**Task list**
(a) Decide whether each statement below agrees with the forum thread, answering yes or no and quoting the deciding words of the thread: (i) the rendering bug also appears on the WARP device; (ii) one workaround was splitting a single command list into two and submitting them to the GPU in order; (iii) building the code requires Windows SDK 10.0.14393.0.
(b) Transcribe the part of the forum thread between "Recommended Posts" and "to test/help (thanks!)", inclusive.

**Document passage**
►

Jump to content
  • Advertisement
Sign in to follow this  
Mr_Fox

DX12 Bug only appear when Debug layer is off... Need help :( (NV Driver bug, Fixed in 378.49)

This topic is 544 days old which is more than the 365 day threshold we allow for new replies. Please post a new topic.

If you intended to correct an error in the post then please contact us.

Recommended Posts

Hey Guys,

 

Recently I encountered a rendering bug which only shows up when debuglayer is off, and later even I fixed all validation errors/warnings (including GPU-Based Validation ones) this bug still exist when debuglayer is off, and it happens on all GPUs available to me (GTX680m, GTX1080) but will not happen on warpdevice*

After days of struggling I found two ways to 'solve' those bug: 1. replacing one particular split barrier with normal barrier; 2. break one cmdlist into 2 and submit them to GPU in order...  All these 'solutions' doesn't make any sense to me, and I am almost run out of ideas. Please see here and there.

 

So I trimmed my project to get rid of Kinect dependencies (it uses Kinect color and depth sensor image as input) and make a repo for anyone who are interested or are willing to test/help (thanks!)

Here is the repo: https://github.com/pengliu916/BugRepo.git

 

To successful compile and run the code you need DX12 capable GPU and need windows sdk 10.0.14393.0, and to get rid of GPU-Based Validation warning/errors, you GPU need to support typedload.

◄

**Source excerpt**
►

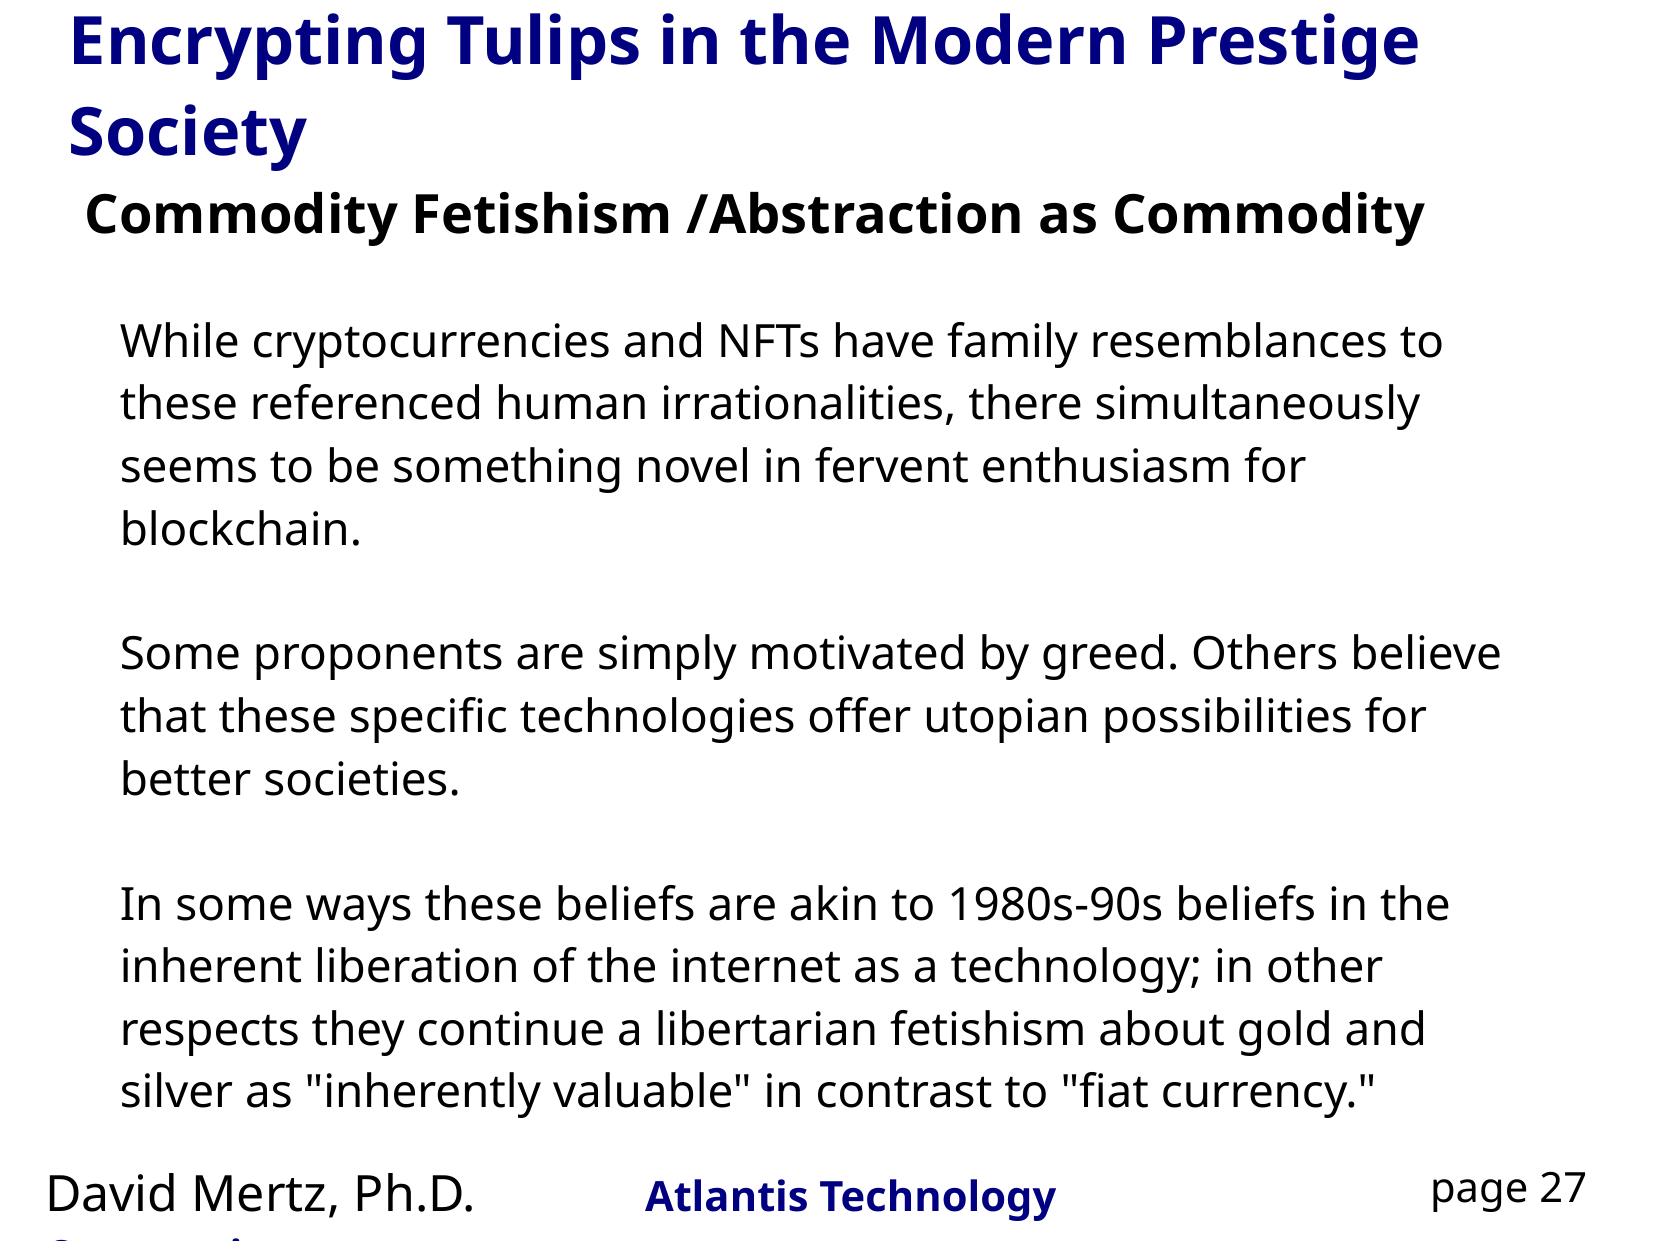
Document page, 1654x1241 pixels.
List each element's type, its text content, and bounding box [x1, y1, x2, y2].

text_box While cryptocurrencies and NFTs have family resemblances to these referenced human irrationalities, there simultaneously seems to be something novel in fervent enthusiasm for blockchain. Some proponents are simply motivated by greed. Others believe that these specific technologies offer utopian possibilities for better societies. In some ways these beliefs are akin to 1980s-90s beliefs in the inherent liberation of the internet as a technology; in other respects they continue a libertarian fetishism about gold and silver as "inherently valuable" in contrast to "fiat currency." [105, 300, 1546, 1044]
list Commodity Fetishism /Abstraction as Commodity [84, 175, 1456, 256]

◄

**Expected answers**
(a)
(i) No: "but will not happen on warpdevice*"
(ii) Yes: "break one cmdlist into 2 and submit them to GPU in order"
(iii) Yes: "need windows sdk 10.0.14393.0"

(b)
Recommended Posts

Hey Guys,

 

Recently I encountered a rendering bug which only shows up when debuglayer is off, and later even I fixed all validation errors/warnings (including GPU-Based Validation ones) this bug still exist when debuglayer is off, and it happens on all GPUs available to me (GTX680m, GTX1080) but will not happen on warpdevice*

After days of struggling I found two ways to 'solve' those bug: 1. replacing one particular split barrier with normal barrier; 2. break one cmdlist into 2 and submit them to GPU in order...  All these 'solutions' doesn't make any sense to me, and I am almost run out of ideas. Please see here and there.

 

So I trimmed my project to get rid of Kinect dependencies (it uses Kinect color and depth sensor image as input) and make a repo for anyone who are interested or are willing to test/help (thanks!)